___ Raw data
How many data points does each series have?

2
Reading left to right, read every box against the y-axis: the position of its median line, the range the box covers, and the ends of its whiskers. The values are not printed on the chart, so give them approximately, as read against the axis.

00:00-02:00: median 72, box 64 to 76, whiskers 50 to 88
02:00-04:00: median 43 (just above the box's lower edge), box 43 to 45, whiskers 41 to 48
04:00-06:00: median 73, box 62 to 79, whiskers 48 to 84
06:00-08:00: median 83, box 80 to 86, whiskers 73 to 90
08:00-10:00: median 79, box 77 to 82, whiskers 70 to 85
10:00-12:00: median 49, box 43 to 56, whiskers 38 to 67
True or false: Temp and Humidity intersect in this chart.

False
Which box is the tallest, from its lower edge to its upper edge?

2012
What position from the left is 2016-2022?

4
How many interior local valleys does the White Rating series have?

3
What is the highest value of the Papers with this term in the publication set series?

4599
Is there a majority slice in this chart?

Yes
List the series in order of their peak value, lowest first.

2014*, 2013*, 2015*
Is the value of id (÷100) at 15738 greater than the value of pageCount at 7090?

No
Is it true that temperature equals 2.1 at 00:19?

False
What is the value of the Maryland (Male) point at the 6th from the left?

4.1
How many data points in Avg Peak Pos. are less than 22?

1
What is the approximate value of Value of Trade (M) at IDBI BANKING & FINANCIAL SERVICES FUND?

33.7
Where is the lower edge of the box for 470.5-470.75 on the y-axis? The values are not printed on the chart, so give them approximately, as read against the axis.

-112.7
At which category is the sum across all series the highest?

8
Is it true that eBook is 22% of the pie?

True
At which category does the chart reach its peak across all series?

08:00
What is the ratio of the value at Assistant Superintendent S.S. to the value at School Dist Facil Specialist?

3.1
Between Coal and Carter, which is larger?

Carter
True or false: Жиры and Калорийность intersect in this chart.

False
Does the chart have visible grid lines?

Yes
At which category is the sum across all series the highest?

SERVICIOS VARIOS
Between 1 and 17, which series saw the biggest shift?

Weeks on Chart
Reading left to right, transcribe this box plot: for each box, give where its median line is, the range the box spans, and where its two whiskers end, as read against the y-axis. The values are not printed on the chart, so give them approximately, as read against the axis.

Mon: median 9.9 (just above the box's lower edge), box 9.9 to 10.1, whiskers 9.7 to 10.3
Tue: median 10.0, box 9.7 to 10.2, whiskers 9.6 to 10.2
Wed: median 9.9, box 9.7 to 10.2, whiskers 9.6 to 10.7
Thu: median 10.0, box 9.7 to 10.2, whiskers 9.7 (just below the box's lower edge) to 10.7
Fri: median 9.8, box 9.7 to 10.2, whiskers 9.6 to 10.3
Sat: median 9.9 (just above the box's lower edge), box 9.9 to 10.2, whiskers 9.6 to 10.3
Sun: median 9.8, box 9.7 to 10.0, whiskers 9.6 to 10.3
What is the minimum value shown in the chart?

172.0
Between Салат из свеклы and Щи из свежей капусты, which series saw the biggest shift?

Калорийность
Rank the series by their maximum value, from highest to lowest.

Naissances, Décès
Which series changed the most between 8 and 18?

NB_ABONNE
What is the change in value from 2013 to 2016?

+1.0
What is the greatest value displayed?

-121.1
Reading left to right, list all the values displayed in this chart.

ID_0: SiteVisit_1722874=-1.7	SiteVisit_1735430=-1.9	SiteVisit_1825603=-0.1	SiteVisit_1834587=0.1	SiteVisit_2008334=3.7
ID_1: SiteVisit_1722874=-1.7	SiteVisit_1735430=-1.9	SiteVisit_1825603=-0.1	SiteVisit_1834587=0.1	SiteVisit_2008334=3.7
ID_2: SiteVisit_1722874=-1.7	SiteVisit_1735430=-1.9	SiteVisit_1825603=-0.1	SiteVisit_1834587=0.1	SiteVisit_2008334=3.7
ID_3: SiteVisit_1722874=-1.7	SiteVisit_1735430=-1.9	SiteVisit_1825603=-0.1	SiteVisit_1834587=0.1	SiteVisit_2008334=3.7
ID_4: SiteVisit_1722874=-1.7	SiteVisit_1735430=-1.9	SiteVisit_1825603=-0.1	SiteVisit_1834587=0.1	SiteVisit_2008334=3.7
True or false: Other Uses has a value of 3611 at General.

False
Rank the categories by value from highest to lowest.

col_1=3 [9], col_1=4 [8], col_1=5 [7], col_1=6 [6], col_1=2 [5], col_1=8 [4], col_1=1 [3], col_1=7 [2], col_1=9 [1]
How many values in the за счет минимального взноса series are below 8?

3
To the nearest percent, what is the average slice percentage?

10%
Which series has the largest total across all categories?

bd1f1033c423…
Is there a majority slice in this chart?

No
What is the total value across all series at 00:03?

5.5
______
Copy out every line of these records word for word.

How many data points does each series have?

2
Reading left to right, read every box against the y-axis: the position of its median line, the range the box covers, and the ends of its whiskers. The values are not printed on the chart, so give them approximately, as read against the axis.

00:00-02:00: median 72, box 64 to 76, whiskers 50 to 88
02:00-04:00: median 43 (just above the box's lower edge), box 43 to 45, whiskers 41 to 48
04:00-06:00: median 73, box 62 to 79, whiskers 48 to 84
06:00-08:00: median 83, box 80 to 86, whiskers 73 to 90
08:00-10:00: median 79, box 77 to 82, whiskers 70 to 85
10:00-12:00: median 49, box 43 to 56, whiskers 38 to 67
True or false: Temp and Humidity intersect in this chart.

False
Which box is the tallest, from its lower edge to its upper edge?

2012
What position from the left is 2016-2022?

4
How many interior local valleys does the White Rating series have?

3
What is the highest value of the Papers with this term in the publication set series?

4599
Is there a majority slice in this chart?

Yes
List the series in order of their peak value, lowest first.

2014*, 2013*, 2015*
Is the value of id (÷100) at 15738 greater than the value of pageCount at 7090?

No
Is it true that temperature equals 2.1 at 00:19?

False
What is the value of the Maryland (Male) point at the 6th from the left?

4.1
How many data points in Avg Peak Pos. are less than 22?

1
What is the approximate value of Value of Trade (M) at IDBI BANKING & FINANCIAL SERVICES FUND?

33.7
Where is the lower edge of the box for 470.5-470.75 on the y-axis? The values are not printed on the chart, so give them approximately, as read against the axis.

-112.7
At which category is the sum across all series the highest?

8
Is it true that eBook is 22% of the pie?

True
At which category does the chart reach its peak across all series?

08:00
What is the ratio of the value at Assistant Superintendent S.S. to the value at School Dist Facil Specialist?

3.1
Between Coal and Carter, which is larger?

Carter
True or false: Жиры and Калорийность intersect in this chart.

False
Does the chart have visible grid lines?

Yes
At which category is the sum across all series the highest?

SERVICIOS VARIOS
Between 1 and 17, which series saw the biggest shift?

Weeks on Chart
Reading left to right, transcribe this box plot: for each box, give where its median line is, the range the box spans, and where its two whiskers end, as read against the y-axis. The values are not printed on the chart, so give them approximately, as read against the axis.

Mon: median 9.9 (just above the box's lower edge), box 9.9 to 10.1, whiskers 9.7 to 10.3
Tue: median 10.0, box 9.7 to 10.2, whiskers 9.6 to 10.2
Wed: median 9.9, box 9.7 to 10.2, whiskers 9.6 to 10.7
Thu: median 10.0, box 9.7 to 10.2, whiskers 9.7 (just below the box's lower edge) to 10.7
Fri: median 9.8, box 9.7 to 10.2, whiskers 9.6 to 10.3
Sat: median 9.9 (just above the box's lower edge), box 9.9 to 10.2, whiskers 9.6 to 10.3
Sun: median 9.8, box 9.7 to 10.0, whiskers 9.6 to 10.3
What is the minimum value shown in the chart?

172.0
Between Салат из свеклы and Щи из свежей капусты, which series saw the biggest shift?

Калорийность
Rank the series by their maximum value, from highest to lowest.

Naissances, Décès
Which series changed the most between 8 and 18?

NB_ABONNE
What is the change in value from 2013 to 2016?

+1.0
What is the greatest value displayed?

-121.1
Reading left to right, list all the values displayed in this chart.

ID_0: SiteVisit_1722874=-1.7	SiteVisit_1735430=-1.9	SiteVisit_1825603=-0.1	SiteVisit_1834587=0.1	SiteVisit_2008334=3.7
ID_1: SiteVisit_1722874=-1.7	SiteVisit_1735430=-1.9	SiteVisit_1825603=-0.1	SiteVisit_1834587=0.1	SiteVisit_2008334=3.7
ID_2: SiteVisit_1722874=-1.7	SiteVisit_1735430=-1.9	SiteVisit_1825603=-0.1	SiteVisit_1834587=0.1	SiteVisit_2008334=3.7
ID_3: SiteVisit_1722874=-1.7	SiteVisit_1735430=-1.9	SiteVisit_1825603=-0.1	SiteVisit_1834587=0.1	SiteVisit_2008334=3.7
ID_4: SiteVisit_1722874=-1.7	SiteVisit_1735430=-1.9	SiteVisit_1825603=-0.1	SiteVisit_1834587=0.1	SiteVisit_2008334=3.7
True or false: Other Uses has a value of 3611 at General.

False
Rank the categories by value from highest to lowest.

col_1=3 [9], col_1=4 [8], col_1=5 [7], col_1=6 [6], col_1=2 [5], col_1=8 [4], col_1=1 [3], col_1=7 [2], col_1=9 [1]
How many values in the за счет минимального взноса series are below 8?

3
To the nearest percent, what is the average slice percentage?

10%
Which series has the largest total across all categories?

bd1f1033c423…
Is there a majority slice in this chart?

No
What is the total value across all series at 00:03?

5.5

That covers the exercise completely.